▸ Work to be completed
Report, word for word, every line of the material that contains "configuration".

• • • •

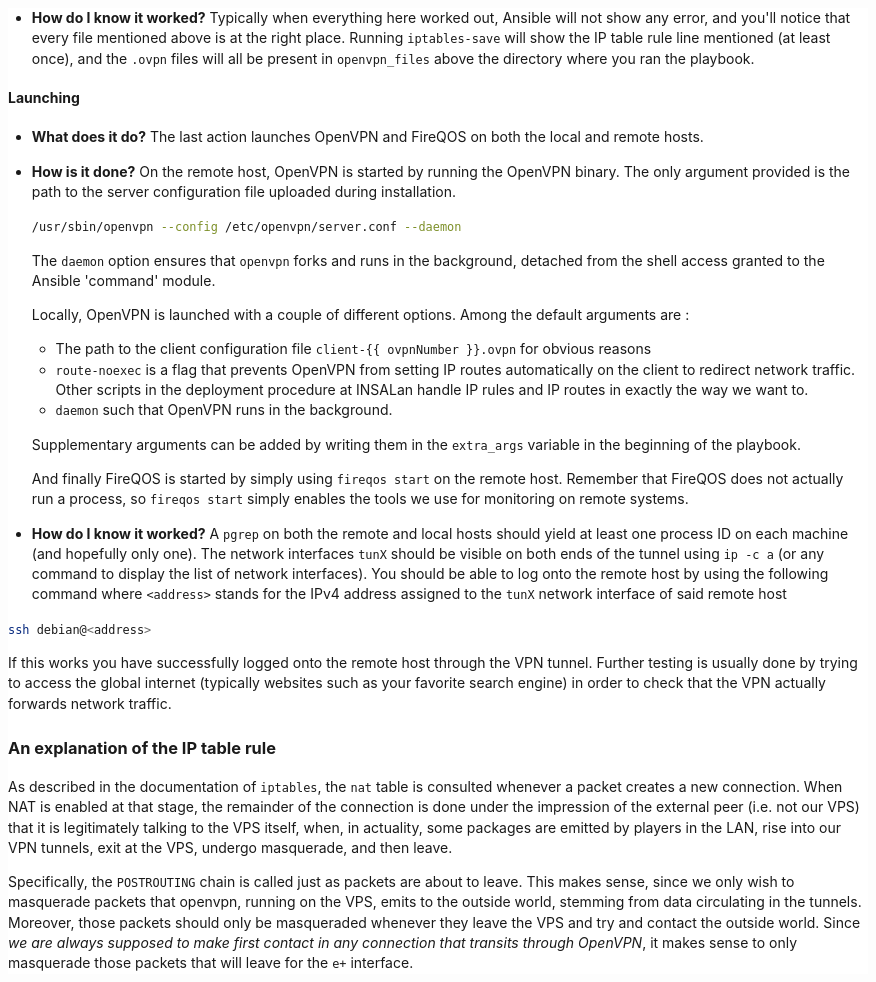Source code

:  - **How do I know it worked?** Typically when everything here worked out, Ansible will not show any error, and you'll notice that every file mentioned above is at the right place. Running `iptables-save` will show the IP table rule line mentioned (at least once), and the `.ovpn` files will all be present in `openvpn_files` above the directory where you ran the playbook.

#### Launching

 - **What does it do?** The last action launches OpenVPN and FireQOS on both the local and remote hosts.
 - **How is it done?** On the remote host, OpenVPN is started by running the OpenVPN binary. The only argument provided is the path to the server configuration file uploaded during installation.
    ```bash
    /usr/sbin/openvpn --config /etc/openvpn/server.conf --daemon
    ```
    The `daemon` option ensures that `openvpn` forks and runs in the background, detached from the shell access granted to the Ansible 'command' module.

    Locally, OpenVPN is launched with a couple of different options. Among the default arguments are :
     - The path to the client configuration file `client-{{ ovpnNumber }}.ovpn` for obvious reasons
     - `route-noexec` is a flag that prevents OpenVPN from setting IP routes automatically on the client to redirect network traffic. Other scripts in the deployment procedure at INSALan handle IP rules and IP routes in exactly the way we want to.
     - `daemon` such that OpenVPN runs in the background.

   Supplementary arguments can be added by writing them in the `extra_args` variable in the beginning of the playbook.

   And finally FireQOS is started by simply using `fireqos start` on the remote host. Remember that FireQOS does not actually run a process, so `fireqos start` simply enables the tools we use for monitoring on remote systems.
 - **How do I know it worked?** A `pgrep` on both the remote and local hosts should yield at least one process ID on each machine (and hopefully only one). The network interfaces `tunX` should be visible on both ends of the tunnel using `ip -c a` (or any command to display the list of network interfaces). You should be able to log onto the remote host by using the following command where `<address>` stands for the IPv4 address assigned to the `tunX` network interface of said remote host
 ```bash
 ssh debian@<address>
 ```
 If this works you have successfully logged onto the remote host through the VPN tunnel. Further testing is usually done by trying to access the global internet (typically websites such as your favorite search engine) in order to check that the VPN actually forwards network traffic.

### An explanation of the IP table rule

As described in the documentation of `iptables`, the `nat` table is consulted whenever a packet creates a new connection. When NAT is enabled at that stage, the remainder of the connection is done under the impression of the external peer (i.e. not our VPS) that it is legitimately talking to the VPS itself, when, in actuality, some packages are emitted by players in the LAN, rise into our VPN tunnels, exit at the VPS, undergo masquerade, and then leave.

Specifically, the `POSTROUTING` chain is called just as packets are about to leave. This makes sense, since we only wish to masquerade packets that openvpn, running on the VPS, emits to the outside world, stemming from data circulating in the tunnels. Moreover, those packets should only be masqueraded whenever they leave the VPS and try and contact the outside world. Since *we are always supposed to make first contact in any connection that transits through OpenVPN*, it makes sense to only masquerade those packets that will leave for the `e+` interface.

• • • •

▸ Answer box
 - **How is it done?** On the remote host, OpenVPN is started by running the OpenVPN binary. The only argument provided is the path to the server configuration file uploaded during installation.
     - The path to the client configuration file `client-{{ ovpnNumber }}.ovpn` for obvious reasons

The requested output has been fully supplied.